Problem 1:
Please rewrite the paragraph of the class blog below that begins "The Empire was formed by territories" as a short bulleted list that keeps its main facts.
Problem 2:
For each statement, decide whether the class blog below supports it. Answer yes or no and quote the words that decide it.
(a) Almost everyone voted to hold the unit exam on December 12.
(b) Daniel wrote the correct answer on the blackboard.
(c) Spain was an ally of France.

The Empire was formed by territories conquered by Napoleon (Low Countries, Milan...), territories controlled by Napoleon such as Spain, Grand Duchy of Warsaw, etc and the allies (Austria, Norway and Denmark). There were territories that didn't accept Napoleon's rule such as Great Britain, Portugal and Russia. He decided to order the Continental Blockade: Prohibition of having commercial realtions like buying and selling with Great Britain althought Portugal didn't follow this and Napoleon decided to invade it. As Spain was a France ally, he signed the Treaty of Fontainebleau with Godoy (prime minister of Spain) to allow the French troops to cross Spain towards Portugal. The Peninsular war was started when the people of Madrid revolted against French soldiers. Later he decided to invade Russia and these two decisions meant the end of the Empire in 1815.
Today we've learnt some new words:
· Ally: Aliado
· Continental blockade: Bloqueo continental

When Paqui has finished explaining this, she has asked us a date to do the exam of this unit. Almost all have voted for the 12th of December but some people disagreed and Paqui has become angry because they were talking in Spanish. Finally, Paqui has given us two exercises for homework (12 and 13 from page 22).
Bye bye!

Wednesday, November 23, 2011

23rd November 2011

Napoleon's portrait
The guillotine was very famous

Today in Social Sciences at the beginning of the class Laura’s sister and his friend were talking with Paqui, and when we were all sitting in our places, some people have come late to the class because they were doing the computing exam and Laura’s sister and his friend have come also into the class. Paqui has said to them that they have to be in silence. 

After that we have check exercise ten on the book about the Age of Terror and about the Jacobins. Daniel has checked this exercise. Paqui has written the correct answer in the blackboard: this period was called the Age of Terror due to the Law of Suspects. In July 1794 some conservative deputies took control of the Convention, amonested the Jacobins leaders and executed them by guillotine.

Data excerpts:
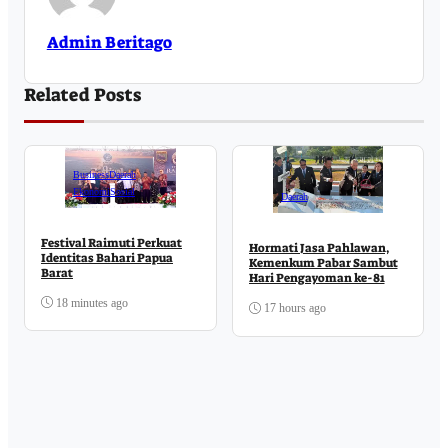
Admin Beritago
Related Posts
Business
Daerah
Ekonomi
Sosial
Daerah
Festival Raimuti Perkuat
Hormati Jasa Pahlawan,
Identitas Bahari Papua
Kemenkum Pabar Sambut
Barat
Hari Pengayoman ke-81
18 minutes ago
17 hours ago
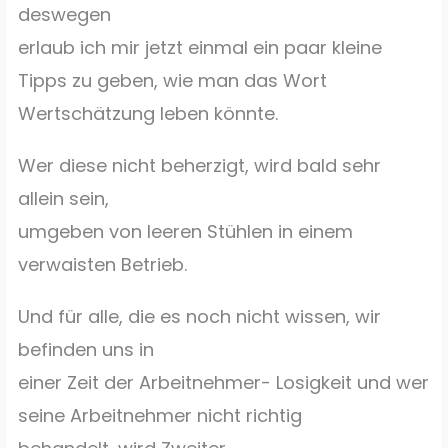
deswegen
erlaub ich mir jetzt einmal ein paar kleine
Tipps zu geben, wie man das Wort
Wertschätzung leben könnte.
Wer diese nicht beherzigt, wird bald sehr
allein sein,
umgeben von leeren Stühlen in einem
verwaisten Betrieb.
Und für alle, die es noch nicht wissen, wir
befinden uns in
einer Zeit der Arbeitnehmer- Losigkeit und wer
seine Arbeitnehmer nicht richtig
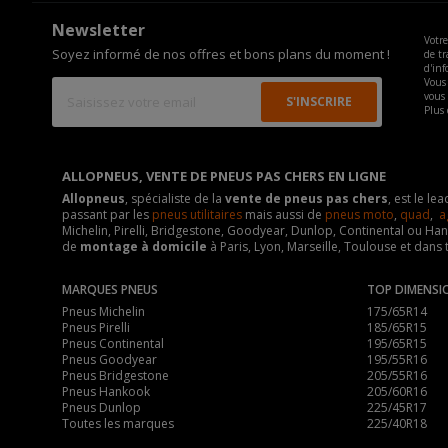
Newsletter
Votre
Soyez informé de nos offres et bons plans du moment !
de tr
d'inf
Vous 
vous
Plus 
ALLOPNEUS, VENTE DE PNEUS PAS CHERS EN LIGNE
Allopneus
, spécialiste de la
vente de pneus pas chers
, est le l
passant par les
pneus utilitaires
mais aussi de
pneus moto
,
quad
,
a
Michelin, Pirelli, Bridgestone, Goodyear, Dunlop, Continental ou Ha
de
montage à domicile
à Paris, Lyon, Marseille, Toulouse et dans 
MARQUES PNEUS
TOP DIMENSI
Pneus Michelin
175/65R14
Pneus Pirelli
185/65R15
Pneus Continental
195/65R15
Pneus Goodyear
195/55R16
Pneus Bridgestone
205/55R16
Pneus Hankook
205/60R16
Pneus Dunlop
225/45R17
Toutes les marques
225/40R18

...

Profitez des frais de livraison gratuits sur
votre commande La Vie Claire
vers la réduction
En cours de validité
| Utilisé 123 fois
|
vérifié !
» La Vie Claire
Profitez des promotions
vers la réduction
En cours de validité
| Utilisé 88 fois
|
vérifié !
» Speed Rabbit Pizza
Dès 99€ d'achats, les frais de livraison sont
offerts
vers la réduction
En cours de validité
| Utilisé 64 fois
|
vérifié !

Worked solution 1:
- The Empire included lands Napoleon conquered (the Low Countries, Milan), lands he controlled (Spain, the Grand Duchy of Warsaw) and allies (Austria, Norway and Denmark).
- Great Britain, Portugal and Russia did not accept his rule.
- He ordered the Continental Blockade, which banned trade with Great Britain.
- Portugal did not follow it, so Napoleon decided to invade Portugal.
- Through the Treaty of Fontainebleau with Godoy, Spain's prime minister, Spain let French troops cross toward Portugal.
- The Peninsular War began when the people of Madrid revolted against French soldiers.
- Napoleon later invaded Russia, and these two decisions ended the Empire in 1815.

Worked solution 2:
(a) Yes: "Almost all have voted for the 12th of December"
(b) No: "Paqui has written the correct answer in the blackboard"
(c) Yes: "As Spain was a France ally"